Dyson betrays his elitism most blatantly in his obvious disdain for Cosby. Though he scrupulously avoids characterizing Cosby as a traitor to his race, Dyson all but characterizes Cosby as, well, a traitor to his race. Dyson traces Cosby's fuddy-duddy criticisms of African American Vernacular English to ignorance and discomfort. Rather than engage Cosby's arguments on these matters, Dyson psychoanalyzes Cosby. It is a classic elitist move, executed elegantly and artfully. Why should Dyson, a tenured academic, engage the arguments of the obviously undereducated Cosby (armed with a doctoral degree, yes, but no endowed chair)? Cosby doesn't even know that Hooked on Phonics has been criticized as ineffective! The fool! As for the notion that smart black youth are criticized as "acting white," Dyson, a scholar with a research budget, has managed to locate like-minded ethnographers who disagree! (If only Dyson subjected his own claims to the same scrutiny.)

The undereducated masses -- and that's what they evidently are, saintly, suffering masses and not people with (constrained, challenging, difficult) choices -- on the other hand, well, that's another story. Remarkably, Dyson treats a criminal who mugged him at gunpoint more charitably than Cosby. When the criminal claims that he's only robbing people to support his wife and three children, Dyson believes every word. Cosby doesn't merit the same kindness. No. With Cosby, there are ulterior motives, and possibly a dash of self-hatred. Again and again, Dyson borders on self-parody, resembling no one so much as a milquetoast dad struggling to prove he's down with the kids.

Because Cosby trafficked in color-blind messages, seeing blackness as merely one aspect of his public identity, Dyson ruthlessly interrogates his decision to stand as a culture warrior so late in the day. Despite having refused to speak as a black leader in the past, Cosby is now drawing on his public capital to attack the vulnerable black poor. So Dyson's story goes. That Cosby's son was killed, that progress for the black poor has been stymied by Dyson's favored politics of resentment, that the universalist goals of the early civil-rights movement have been undermined by white backlash politics -- none of these historical developments matter. Though the world has changed, Cosby is not allowed to change with it. Why? Because Dyson lauds the old Cosby who in an "intelligent and unsparing dissection of white supremacy" declared in a 1969 Playboy interview that "[t]he main white value" is "greed." How edifying, and how bold. Moving beyond this logic is, for Dyson, a step backwards.

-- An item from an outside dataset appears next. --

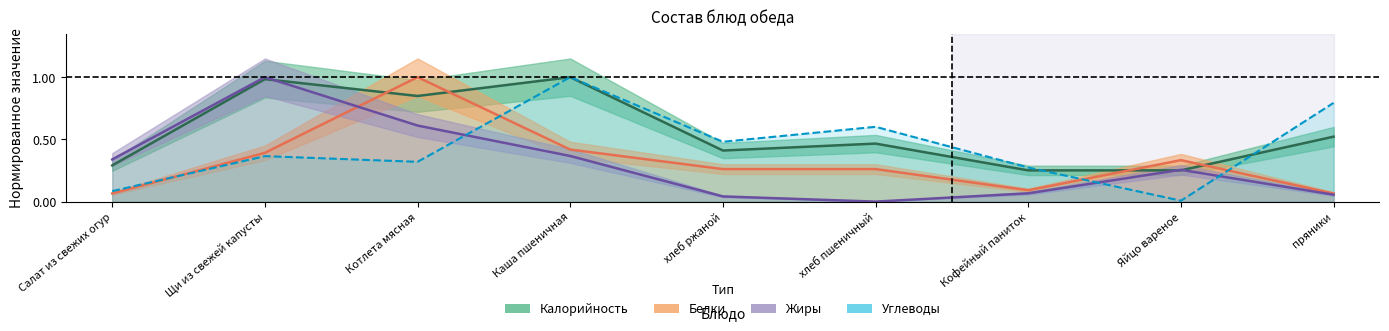

Reading right to left, extract all data points from this chart.

Калорийность: пряники=0.5	Яйцо вареное=0.3	Кофейный паниток=0.3	хлеб пшеничный=0.5	хлеб ржаной=0.4	Каша пшеничная=1.0	Котлета мясная=0.8	Щи из свежей капусты=1.0	Салат из свежих огур=0.3
Белки: пряники=0.1	Яйцо вареное=0.3	Кофейный паниток=0.1	хлеб пшеничный=0.3	хлеб ржаной=0.3	Каша пшеничная=0.4	Котлета мясная=1.0	Щи из свежей капусты=0.4	Салат из свежих огур=0.1
Жиры: пряники=0.1	Яйцо вареное=0.3	Кофейный паниток=0.1	хлеб пшеничный=0.0	хлеб ржаной=0.0	Каша пшеничная=0.4	Котлета мясная=0.6	Щи из свежей капусты=1.0	Салат из свежих огур=0.3
Углеводы: пряники=0.8	Яйцо вареное=0.0	Кофейный паниток=0.3	хлеб пшеничный=0.6	хлеб ржаной=0.5	Каша пшеничная=1.0	Котлета мясная=0.3	Щи из свежей капусты=0.4	Салат из свежих огур=0.1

One could go on with an "unsparing dissection" of this self-congratulatory dispatch from the Ivory Tower. Instead, I'll close with an observation. Dyson's most admirable quality is his sympathy with the plight of incarcerated black men, most of whom find themselves with little in the way of job opportunities after being released from prison. This inevitably leads to involvement in the underground economy, which in turn leads to more jail time or possibly death. Thanks to draconian drug laws and a system of family law that makes life for young black fathers exceedingly difficult, the U.S. warehouses an alarmingly high proportion of its population in prisons. Helping ex-convicts build better lives ought to be our top policy priority. But as Bill Cosby understands, policy isn't the only thing. "Where were you when he was two?" Cosby asks. "Where were you when he was twelve? Where were you when he was eighteen, and how come you don't know he had a pistol?" What Cosby knows is that while more decent and humane policies can make a difference, parenting matters and communities matter. Real lives are at stake, and a sense of moral urgency about even the most personal decisions is the only appropriate response. All the populist posturing in the world won't change that.